Le difficoltà sociali che sempre più spesso si vivono nel nostro Paese lasciano davvero senza parole. In un’Italia che si definisce moderna e sviluppata, c’è ancora una parte di popolazione che fatica.
Ogni giorno una lotta per provare ad arrivare a fine mese, a pagare le bollette, o semplicemente a mettere un piatto caldo in tavola. Mangiare, addirittura, diventa quasi un lusso.
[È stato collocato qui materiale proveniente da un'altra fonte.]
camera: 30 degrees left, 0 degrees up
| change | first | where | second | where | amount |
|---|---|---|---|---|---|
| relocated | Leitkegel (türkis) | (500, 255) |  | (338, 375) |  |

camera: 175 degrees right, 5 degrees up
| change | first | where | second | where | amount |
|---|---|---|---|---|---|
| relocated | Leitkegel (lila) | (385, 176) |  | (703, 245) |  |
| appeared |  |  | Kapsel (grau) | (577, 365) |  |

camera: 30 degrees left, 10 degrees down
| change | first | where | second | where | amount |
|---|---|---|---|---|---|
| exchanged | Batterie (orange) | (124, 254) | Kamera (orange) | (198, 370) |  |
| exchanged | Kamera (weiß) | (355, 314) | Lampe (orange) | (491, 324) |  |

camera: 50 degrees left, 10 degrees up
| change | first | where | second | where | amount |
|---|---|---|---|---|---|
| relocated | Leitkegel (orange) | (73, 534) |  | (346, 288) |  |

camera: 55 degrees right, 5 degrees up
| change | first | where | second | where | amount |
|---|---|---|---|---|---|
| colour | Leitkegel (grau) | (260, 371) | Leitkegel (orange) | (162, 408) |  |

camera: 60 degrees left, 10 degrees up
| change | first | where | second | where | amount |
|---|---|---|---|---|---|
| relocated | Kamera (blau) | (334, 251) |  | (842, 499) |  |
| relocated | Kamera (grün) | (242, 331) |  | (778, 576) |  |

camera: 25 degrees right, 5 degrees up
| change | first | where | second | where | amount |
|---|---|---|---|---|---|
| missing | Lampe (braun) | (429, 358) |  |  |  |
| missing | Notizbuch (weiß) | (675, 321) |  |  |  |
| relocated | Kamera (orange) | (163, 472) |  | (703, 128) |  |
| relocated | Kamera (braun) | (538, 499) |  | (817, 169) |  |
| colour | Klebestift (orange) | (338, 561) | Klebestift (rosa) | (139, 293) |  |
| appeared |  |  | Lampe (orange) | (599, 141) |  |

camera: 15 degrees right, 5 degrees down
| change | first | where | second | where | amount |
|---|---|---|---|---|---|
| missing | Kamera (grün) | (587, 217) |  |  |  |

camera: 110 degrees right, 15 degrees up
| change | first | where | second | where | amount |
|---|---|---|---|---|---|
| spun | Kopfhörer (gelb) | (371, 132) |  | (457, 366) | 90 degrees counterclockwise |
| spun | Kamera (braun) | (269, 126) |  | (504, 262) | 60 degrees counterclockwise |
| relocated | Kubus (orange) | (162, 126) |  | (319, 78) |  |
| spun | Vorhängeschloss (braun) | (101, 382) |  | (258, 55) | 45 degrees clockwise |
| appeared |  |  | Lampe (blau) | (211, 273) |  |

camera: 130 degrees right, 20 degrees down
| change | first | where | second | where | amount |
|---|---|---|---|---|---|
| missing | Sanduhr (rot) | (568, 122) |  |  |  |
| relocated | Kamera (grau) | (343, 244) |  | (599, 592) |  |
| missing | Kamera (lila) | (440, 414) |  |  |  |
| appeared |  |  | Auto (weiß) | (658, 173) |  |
Come Gaza: la sofferenza e la frustrazione di questi italiani
La crisi economica che molti italiani affrontano non è più solo una questione di numeri o di statistiche, ma una realtà concreta, fatta di rinunce, precarietà e paura del futuro. Non si parla soltanto di disoccupazione o stipendi bassi: a pesare sono anche l’aumento del costo della vita, l’inflazione, le difficoltà abitative e la scarsità dei servizi sociali.
Tutto questo contribuisce a creare un senso di fragilità diffusa, una sensazione di abbandono che colpisce soprattutto le fasce più deboli — anziani, famiglie numerose, giovani precari e persone con disabilità. In alcune aree del Paese, la povertà è tornata a livelli che ricordano epoche che si credevano superate. La situazione, in certi casi, appare drammaticamente simile a quella che si osserva in contesti meno sviluppati del mondo. Da qui il riferimento a Gaza.

Paragonata a Gaza: il disagio di questi cittadini divampa
Certo, le forme di miseria sono diverse, ma il dolore umano è lo stesso: chi non ha più una casa, chi è costretto a rivolgersi alle mense dei poveri, chi vive di lavoretti saltuari o dipende dagli aiuti delle associazioni di volontariato.
Già, appunto, le mense. Non saranno nella stessa condizione dei rifugiati politici, degli esuli, certo, e di coloro i quali scappano dalla guerra. Ma si fanno un’ora è mezz’ora di fila per entrare in mensa: questo il grido di lamentela che a Bari prende il via, montando sulla rabbia dilagante degli studenti. Quali studenti? Il problema, a Bari, pare che si ripeta da anni: gli studenti universitari che utilizzano la mensa Cum di via Amendola a Bari sarebbero costretti ogni giorno a fare lunghe code. A pranzo e a cena. Con la beffa extra: gli orari del servizio, gestito dall’Adisu, non sembrano essere compatibili con quelli delle lezioni. “Sembra Gaza”, qualcuno arriva a dire, forzando un po’ la mano e il tiro delle dichiarazioni per dare l’idea di un senso di frustrazione dilagante.